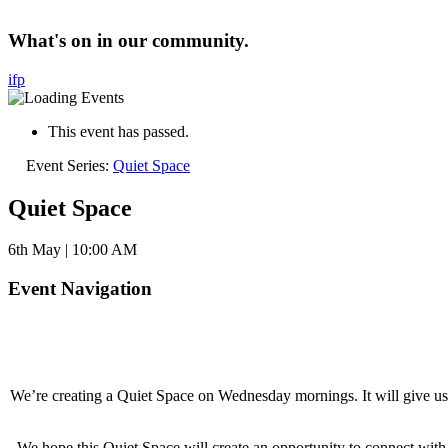
What's on in our community.
i
f
p
This event has passed.
Event Series:
Quiet Space
Quiet Space
6th May | 10:00 AM
Event Navigation
We’re creating a Quiet Space on Wednesday mornings. It will give us an
We hope this Quiet Space will create an opportunity to connect wit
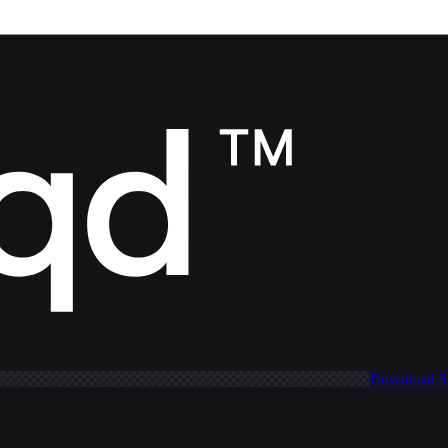
Download 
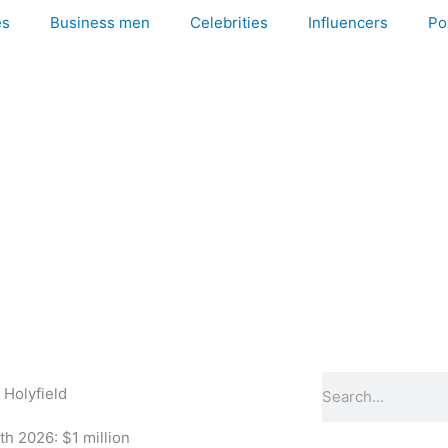
es
Business men
Celebrities
Influencers
Pol
Search
 Holyfield
h 2026: $1 million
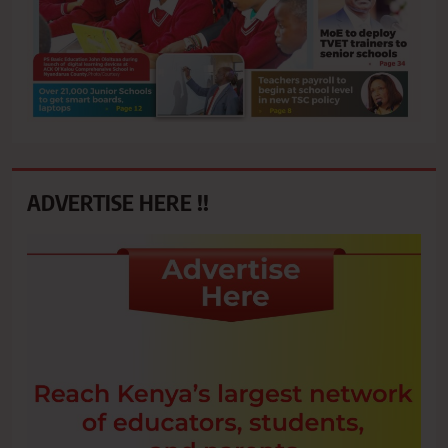
ADVERTISE HERE !!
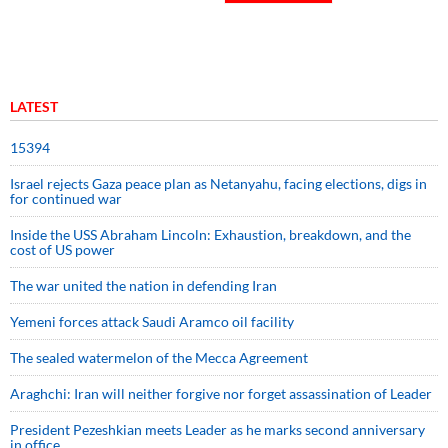
LATEST
15394
Israel rejects Gaza peace plan as Netanyahu, facing elections, digs in
for continued war
Inside the USS Abraham Lincoln: Exhaustion, breakdown, and the
cost of US power
The war united the nation in defending Iran
Yemeni forces attack Saudi Aramco oil facility
The sealed watermelon of the Mecca Agreement
Araghchi: Iran will neither forgive nor forget assassination of Leader
President Pezeshkian meets Leader as he marks second anniversary
in office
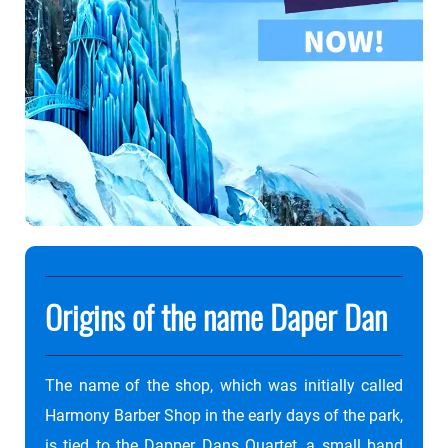
Origins of the name Daper Dan
The name of the shop, which was initially called
Harmony Barber Shop in the early days of the park,
is tied to the Dapper Dans Quartet, a small band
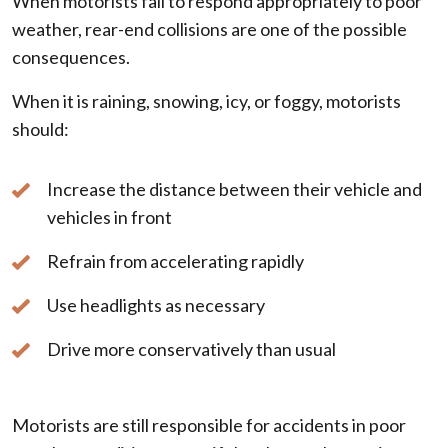
When motorists fail to respond appropriately to poor
weather, rear-end collisions are one of the possible
consequences.
When it is raining, snowing, icy, or foggy, motorists
should:
Increase the distance between their vehicle and
vehicles in front
Refrain from accelerating rapidly
Use headlights as necessary
Drive more conservatively than usual
Motorists are still responsible for accidents in poor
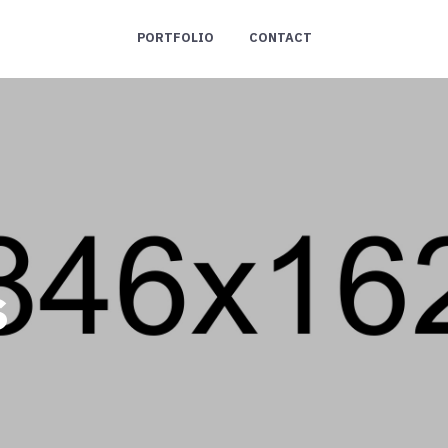
PORTFOLIO
CONTACT
s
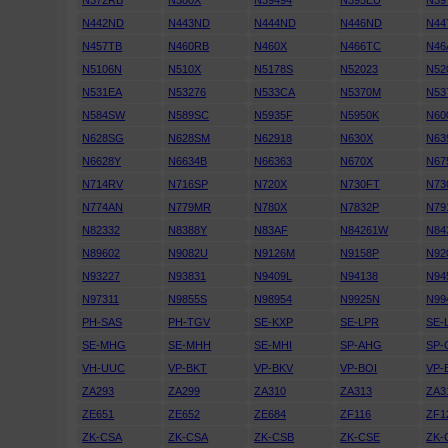
N372RB
N380X
N39494
N395EU
N39
N442ND
N443ND
N444ND
N446ND
N44
N457TB
N460RB
N460X
N466TC
N46
N5106N
N510X
N5178S
N52023
N52
N531EA
N53276
N533CA
N5370M
N53
N584SW
N589SC
N5935F
N5950K
N60
N628SG
N628SM
N62918
N630X
N63
N6628Y
N6634B
N66363
N670X
N67
N714RV
N716SP
N720X
N730FT
N73
N774AN
N779MR
N780X
N7832P
N79
N82332
N8388Y
N83AF
N84261W
N84
N89602
N9082U
N9126M
N9158P
N92
N93227
N93831
N9409L
N94138
N94
N97311
N9855S
N98954
N9925N
N99
PH-SAS
PH-TGV
SE-KXP
SE-LPR
SE-
SE-MHG
SE-MHH
SE-MHI
SP-AHG
SP-
VH-UUC
VP-BKT
VP-BKV
VP-BOI
VP-
ZA293
ZA299
ZA310
ZA313
ZA3
ZE651
ZE652
ZE684
ZF116
ZF1
ZK-CSA
ZK-CSA
ZK-CSB
ZK-CSE
ZK-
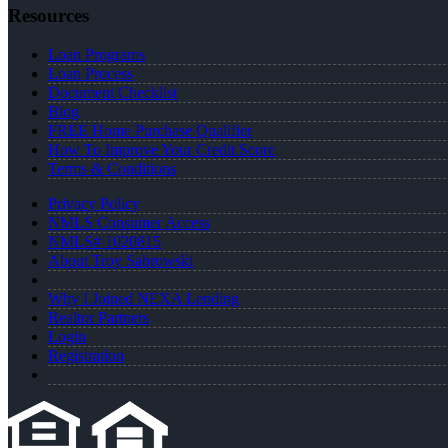
Resources
Loan Programs
Loan Process
Document Checklist
Blog
FREE Home Purchase Qualifier
How To Improve Your Credit Score
Terms & Conditions
Privacy Policy
NMLS Consumer Access
NMLS# 1020815
About Troy Sabrowski
Why I Joined NEXA Lending
Realtor Partners
Login
Registration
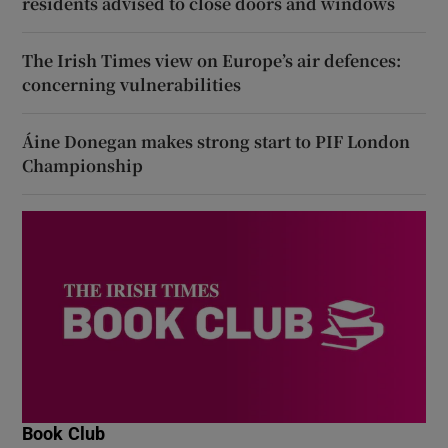
residents advised to close doors and windows
The Irish Times view on Europe’s air defences:
concerning vulnerabilities
Áine Donegan makes strong start to PIF London
Championship
Book Club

+===+

> _Instructions for the task_
Return all of the entries exactly as written, but drop any pictures they hold.

> _Answer section_
What's on in our community.
i
f
p
This event has passed.
Event Series:
Quiet Space
Quiet Space
6th May | 10:00 AM
Event Navigation
We’re creating a Quiet Space on Wednesday mornings. It will give us an
We hope this Quiet Space will create an opportunity to connect wit
Download 
es
Business men
Celebrities
Influencers
Pol
Search
 Holyfield
h 2026: $1 million
ADVERTISE HERE !!
LATEST
15394
Israel rejects Gaza peace plan as Netanyahu, facing elections, digs in
for continued war
Inside the USS Abraham Lincoln: Exhaustion, breakdown, and the
cost of US power
The war united the nation in defending Iran
Yemeni forces attack Saudi Aramco oil facility
The sealed watermelon of the Mecca Agreement
Araghchi: Iran will neither forgive nor forget assassination of Leader
President Pezeshkian meets Leader as he marks second anniversary
in office
Origins of the name Daper Dan
The name of the shop, which was initially called
Harmony Barber Shop in the early days of the park,
is tied to the Dapper Dans Quartet, a small band
When motorists fail to respond appropriately to poor
weather, rear-end collisions are one of the possible
consequences.
When it is raining, snowing, icy, or foggy, motorists
should:
Increase the distance between their vehicle and
vehicles in front
Refrain from accelerating rapidly
Use headlights as necessary
Drive more conservatively than usual
Motorists are still responsible for accidents in poor
PORTFOLIO
CONTACT
s
N372RB
N380X
N39494
N395EU
N39
N442ND
N443ND
N444ND
N446ND
N44
N457TB
N460RB
N460X
N466TC
N46
N5106N
N510X
N5178S
N52023
N52
N531EA
N53276
N533CA
N5370M
N53
N584SW
N589SC
N5935F
N5950K
N60
N628SG
N628SM
N62918
N630X
N63
N6628Y
N6634B
N66363
N670X
N67
N714RV
N716SP
N720X
N730FT
N73
N774AN
N779MR
N780X
N7832P
N79
N82332
N8388Y
N83AF
N84261W
N84
N89602
N9082U
N9126M
N9158P
N92
N93227
N93831
N9409L
N94138
N94
N97311
N9855S
N98954
N9925N
N99
PH-SAS
PH-TGV
SE-KXP
SE-LPR
SE-
SE-MHG
SE-MHH
SE-MHI
SP-AHG
SP-
VH-UUC
VP-BKT
VP-BKV
VP-BOI
VP-
ZA293
ZA299
ZA310
ZA313
ZA3
ZE651
ZE652
ZE684
ZF116
ZF1
ZK-CSA
ZK-CSA
ZK-CSB
ZK-CSE
ZK-
Resources
Loan Programs
Loan Process
Document Checklist
Blog
FREE Home Purchase Qualifier
How To Improve Your Credit Score
Terms & Conditions
Privacy Policy
NMLS Consumer Access
NMLS# 1020815
About Troy Sabrowski
Why I Joined NEXA Lending
Realtor Partners
Login
Registration
residents advised to close doors and windows
The Irish Times view on Europe’s air defences:
concerning vulnerabilities
Áine Donegan makes strong start to PIF London
Championship
Book Club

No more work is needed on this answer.